COMAIR PILOTS union to submit mediated settlement proposal for vote

Saturday, May 5th 2001, 12:00 am
By: News On 6

CINCINNATI (AP) _ Federal mediators said Friday they have proposed a settlement to regional carrier Comair and its pilots, who have been striking since March 26.

``The parties are considering the settlement offer,'' National Mediation Board spokesman Dan Rainey said.

Representatives striking Comair pilots said late Friday they would submit the proposed contract settlement to union members for a vote but are not endorsing the proposal.

The mediation board's proposal is not the result of a negotiated agreement, said J.C. Lawson, chairman of the Comair pilots' unit of the Air Line Pilots Association.

``As such, this proposal is not endorsed by the pilots' governing body,'' he said.

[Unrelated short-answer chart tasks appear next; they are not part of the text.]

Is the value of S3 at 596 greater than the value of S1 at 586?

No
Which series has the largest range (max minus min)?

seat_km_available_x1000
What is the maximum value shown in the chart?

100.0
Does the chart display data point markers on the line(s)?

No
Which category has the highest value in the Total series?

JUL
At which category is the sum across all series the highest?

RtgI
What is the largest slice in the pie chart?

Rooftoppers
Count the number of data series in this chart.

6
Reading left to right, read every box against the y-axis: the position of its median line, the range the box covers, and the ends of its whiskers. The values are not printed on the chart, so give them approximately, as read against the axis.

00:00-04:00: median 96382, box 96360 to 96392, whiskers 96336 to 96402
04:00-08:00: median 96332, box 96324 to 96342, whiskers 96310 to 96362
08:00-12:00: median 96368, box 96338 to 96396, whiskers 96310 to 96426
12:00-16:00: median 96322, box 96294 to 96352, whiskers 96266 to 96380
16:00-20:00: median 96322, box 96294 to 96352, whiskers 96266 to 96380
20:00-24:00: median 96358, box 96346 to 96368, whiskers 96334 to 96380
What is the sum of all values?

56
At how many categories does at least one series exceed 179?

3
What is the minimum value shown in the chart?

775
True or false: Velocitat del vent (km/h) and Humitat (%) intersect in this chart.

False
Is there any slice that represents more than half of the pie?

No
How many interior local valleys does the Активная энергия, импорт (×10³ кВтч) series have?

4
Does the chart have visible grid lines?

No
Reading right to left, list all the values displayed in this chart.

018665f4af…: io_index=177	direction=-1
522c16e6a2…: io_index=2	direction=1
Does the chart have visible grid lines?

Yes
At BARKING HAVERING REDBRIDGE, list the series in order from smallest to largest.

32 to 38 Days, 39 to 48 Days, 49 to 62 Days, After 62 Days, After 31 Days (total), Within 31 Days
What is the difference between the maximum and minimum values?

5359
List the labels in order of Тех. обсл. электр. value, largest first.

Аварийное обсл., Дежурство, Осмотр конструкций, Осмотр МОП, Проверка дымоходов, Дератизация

Comair spokesman Nick Miller would not discuss the status of the contract negotiations, which broke up Thursday after nine straight days.

Meanwhile, American Airlines said two days of mediated talks with its flight attendants ended without accord. The Association of Professional Flight Attendants, which represents 23,000 American attendants, has asked to be released from mediation without success.

American said in a statement it was disappointed that the talks did not result in a tentative agreement, and that it would ``continue to explore alternatives for narrowing the few remaining open issues until the talks resume.''

No new talks have been scheduled.

The flight attendants have been working without a new contract for more than two years.

At Delta Air Lines, leaders of the pilots union have approved a new contract agreement and will put it to the rank-and-file for a vote beginning May 22. The vote by the 9,800 Delta pilots will last through June 20.

The walkout by Comair's 1,350 pilots is costing owner Delta Air Lines $3 million to $4 million a day in lost revenue. The company won't disclose actual losses.

Leaders with Comair's Air Line Pilots Association were working in Cincinnati on Friday, spokesman Paul Lackie said.

``More information will come out at the end of that meeting,'' which could last several days, Lackie said.

The mediation board has asked Comair and its pilots not to publicly comment on the negotiations.

Since the strike began, Comair has announced layoffs of 2,000 of its 4,000 nonstriking employees, has sold off several of its older aircraft, and has urged other airlines to recruit graduates from its pilot training school in Sanford, Fla.

The pilots and Comair have been negotiating since June 1998. The pilots are seeking higher pay, company-paid retirement, more rest between shifts, and pay for non-flying hours when they are on duty. Comair has said it cannot afford to pay pilots at the same scale as major airlines that fly bigger jets.